Security analysts and journalists continue to digest the Equation Group story. The scope of US-Iranian cyber conflict draws fresh attention.
Reports allege the US State Department has not yet succeeded in cleaning up its compromised unclassified networks.
Gemalto and the telco buyers of the firm's SIM cards work to understand GCHQ's and NSA's alleged intrusion into their systems: keys used in point-to-point encryption keys appear to have been compromised. Ki shared secret keys, widely used in telecom encryption, seem to have been the vulnerable point. Gemalto investigates, large telcos prepare for general SIM card replacement, and Gemalto sustains a significant hit in the stock market (despite its protest that its devices are secure).
Another company, Lenovo, also endures significant reputational damage as the market processes the discovery that the device manufacturer pre-loaded Visual Discovery into its PCs. Microsoft, McAfee and others have pushed out cleanup help, and Lenovo (with some backing and filling) also seems to be belatedly remediating its products.

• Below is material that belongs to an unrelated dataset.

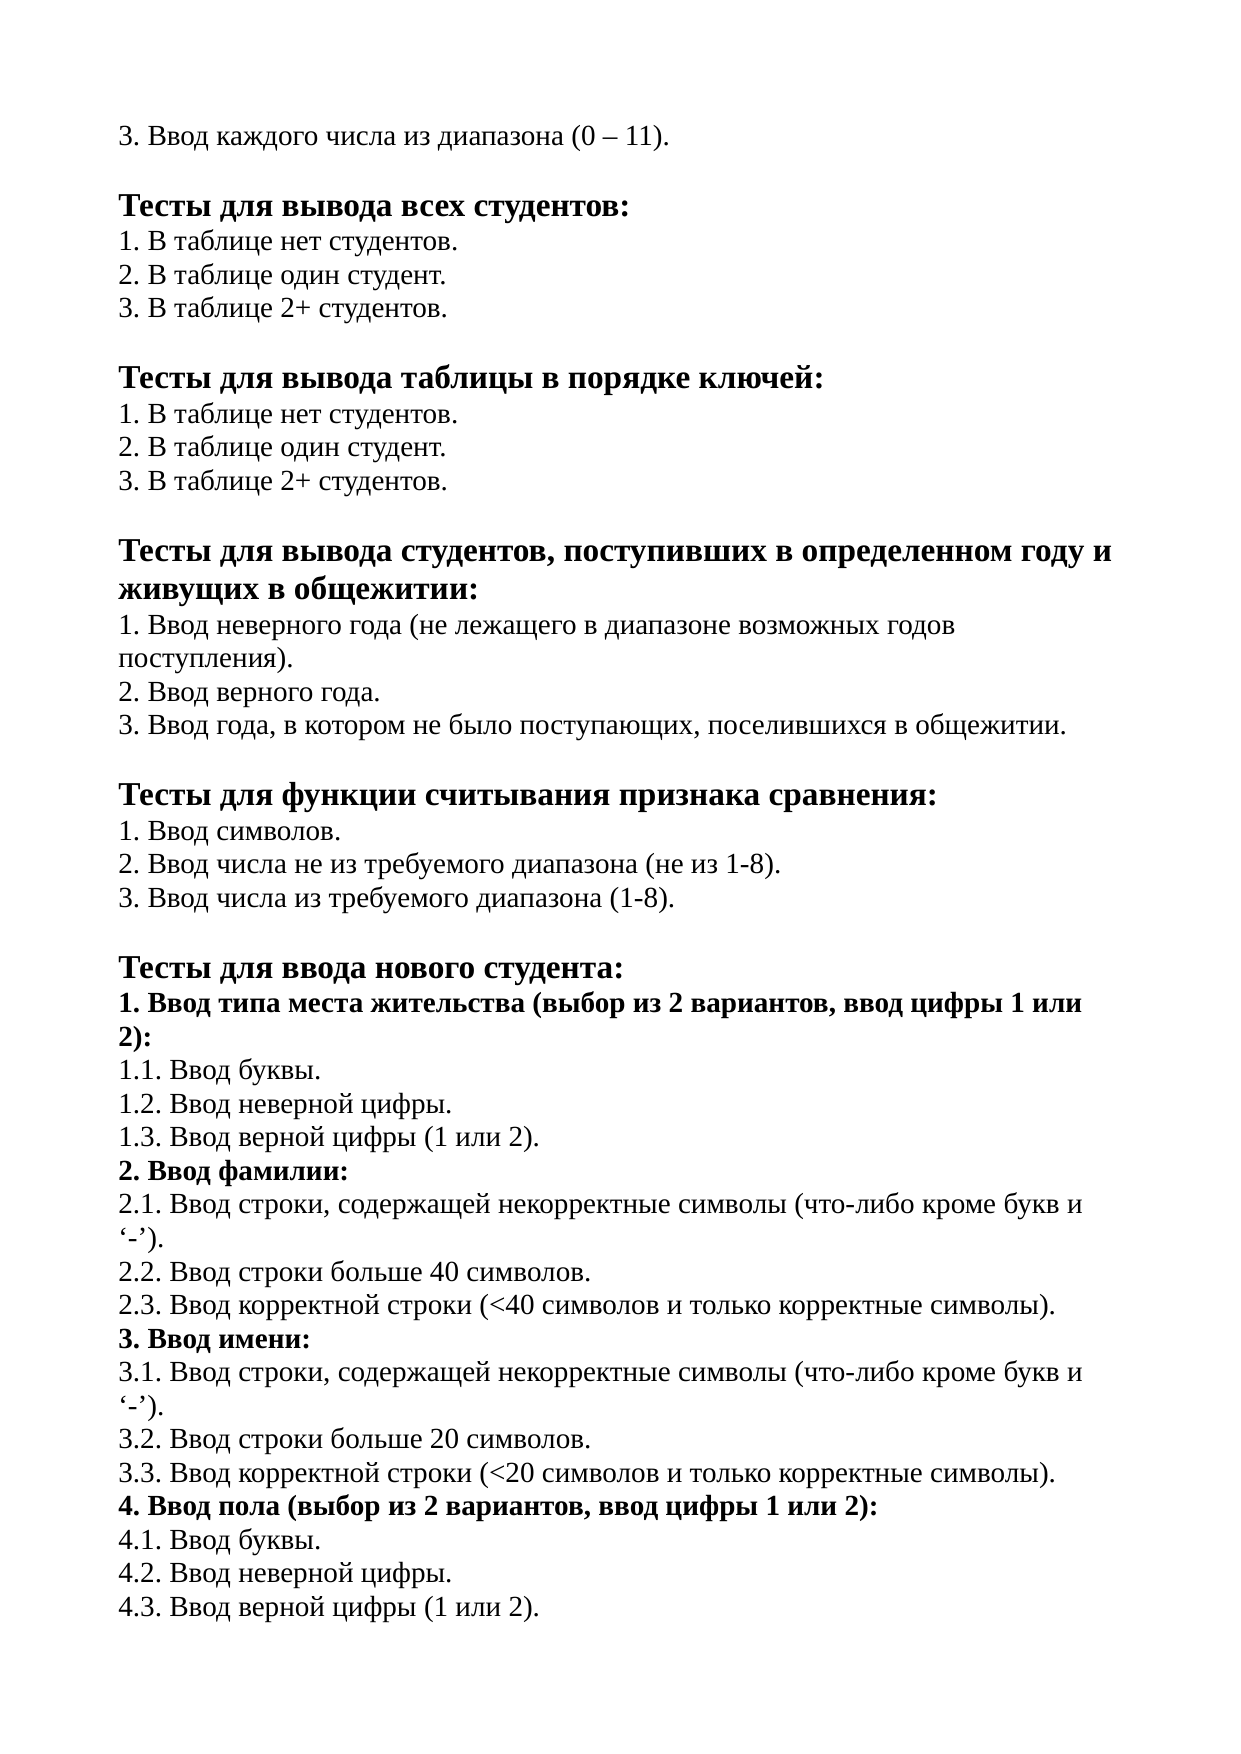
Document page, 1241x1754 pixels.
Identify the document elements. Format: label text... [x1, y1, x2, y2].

The core issue is said to be the ease with which Visual Discovery's private key can be compromised, exposing users to man-in-the-middle attacks.
The company whose software attracted such odium, Superfish, unrepentantly blames the general outrage on vulnerabilities introduced by third-party Komodia. Journalists give Superfish decidedly mixed reviews as a company — Forbes is in the middle with its "interesting history" verdict. Meanwhile a class-action lawsuit has been filed in California against Lenovo.
Privacy concerns loom large for both the incoming US Congress and the President's cyber-policy outreach to industry.